Chez nous, la Toussaint c'est "la fête des morts".
Aujourd'hui, ma seule aïeule vivante a dû aller porter des fleurs sur la tombe de mon grand-père maternel, comme elle le fait depuis plus de 10 ans. Ma belle-mère est peut-être allée se recueillir au cimetière où sont enterrrés mon père et une partie des cendres de ma grand-mère. Ma mère a sans-doute fui l'endroit où repose son deuxième mari, Guy, qui a succombé, l'année dernière, à un cancer.

Et moi je dis juste "Bonne fête mes morts, je pense à vous !"

Crédit photos : Christophe Sidamon- Pesson
Vincent Battesti

10 commentaires:

Anonyme a dit…

Papa est mort il y a trois mois, papy il y a trois semaines. Je n'ai rien d'eux hormis le souvenir. De mon père je n'ai que quelques photos, aucun des dessins que nous avions fait ensemble, juste les souvenirs.
j'ai pu leur dire au revoir, tenir la main de papa tandis qu'il partait et recueillir le dernier sourire de papy.
Mais de tendresse, de soutien, d'accolades familiales, point.
Et c'est cela le plus difficile finalement, se dire qu'on est seul, avec sa peine, sa douleur.
Je pense à eux, comme tous les jours bien sûr et j'aimerais vraiment croire, qu'eux aussi pensent à moi.

Zoridae a dit…

Ce que tu me confies me touche énormément, Dom.
Je comprends ce que tu ressens, la solitude pesante de ne pouvoir partager ton deuil avec personne. En perdant ma grand-mère, j'ai perdu une des seules personnes avec qui je pouvais évoquer mon père. La seule aussi qui me disait "comme tu lui ressemble en ce moment précis !"
Mais une des choses qui m'a toujours réconfortée c'est de savoir que mes disparus vivaient en moi, en mes soeurs. Les souvenirs, les traces, je les brode moi-même en réécrivant sans cesse leur histoire.
Et puis, incroyante, je me suis fait ma petite religion, un corbeau de temps en temps éclaire mon humeur chancelante. Ou c'est un chant, un signe, une ombre. Moi je crois qu'ils pensent à nous...

Anonyme a dit…

Oui, écouter les signes que l'on se donne naturellement, le chant des feuilles du chêne qui se fait plus fort un instant, les feuilles mortes qui créent un tourbillon dansant dans le calme des herbes sages.
Ce ses petites choses là qui forment le lien, celui que je ne veux plus perdre.
S'accrocher à ses petits signes pour avoir l'impression qu'ils sont là, juste là, et que non, je ne suis pas toute seule.
Je pourrais m'accrocher à des courants d'air...

Anonyme a dit…

Les laisser vivre à travers nous, les raconter à ceux qui seront notre eternité...

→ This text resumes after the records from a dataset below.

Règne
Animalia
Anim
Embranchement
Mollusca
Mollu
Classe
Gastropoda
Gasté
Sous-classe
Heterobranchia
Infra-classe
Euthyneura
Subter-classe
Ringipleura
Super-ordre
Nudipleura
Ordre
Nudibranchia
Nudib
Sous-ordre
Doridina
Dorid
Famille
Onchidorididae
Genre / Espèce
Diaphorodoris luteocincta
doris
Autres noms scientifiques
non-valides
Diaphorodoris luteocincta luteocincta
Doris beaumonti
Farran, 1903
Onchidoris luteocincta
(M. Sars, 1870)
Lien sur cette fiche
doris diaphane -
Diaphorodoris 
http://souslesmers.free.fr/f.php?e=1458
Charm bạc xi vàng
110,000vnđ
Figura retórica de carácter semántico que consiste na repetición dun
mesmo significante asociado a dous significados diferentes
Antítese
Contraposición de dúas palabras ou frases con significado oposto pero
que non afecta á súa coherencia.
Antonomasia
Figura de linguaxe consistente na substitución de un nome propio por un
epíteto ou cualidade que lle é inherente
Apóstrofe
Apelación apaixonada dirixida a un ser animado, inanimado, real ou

Je ne peux que vous embrasser, Dom et Toi.

Balmeyer a dit…

Que dire ? D'un autre côté, ça serait dommage de rester silencieux, alors que j'ai été très ému, alors merci.

Anonyme a dit…

oui très émue
c'est bien de pouvoir le dire , l'écrire ...

Anonyme a dit…

Merci pour ton empathie. Il me semble que ceux qui ont perdu quelqu'un qu'ils aiment sont changés à tout jamais et cela les rend plus proches des autres, plus à même de ressentir ces émotions.

Anonyme a dit…

Emouvant...

Christie a dit…

Lorsque mon père est mort , malgré sa maladie , je me suis sentie orpheline. lorsque ma mère s'est remis en ménage , mois après avec quelqu'un qui en voulait aux biens familiaux, qui a divisé pour mieux régner , je me suis sentie abandonnée.. ne me reste plus que ma mère..Malade !
Nous sommes tous mortels , c'est irrémédiable.

Christophe Sanchez a dit…

C'est émouvant et me renvoie à ma propre histoire que je tourne et retourne en écrivant parfois quelques gribouillis.
Pour ton billet du jour plus celui-là et beaucoup d'autres : merci de nous faire partager ces moments authentiques.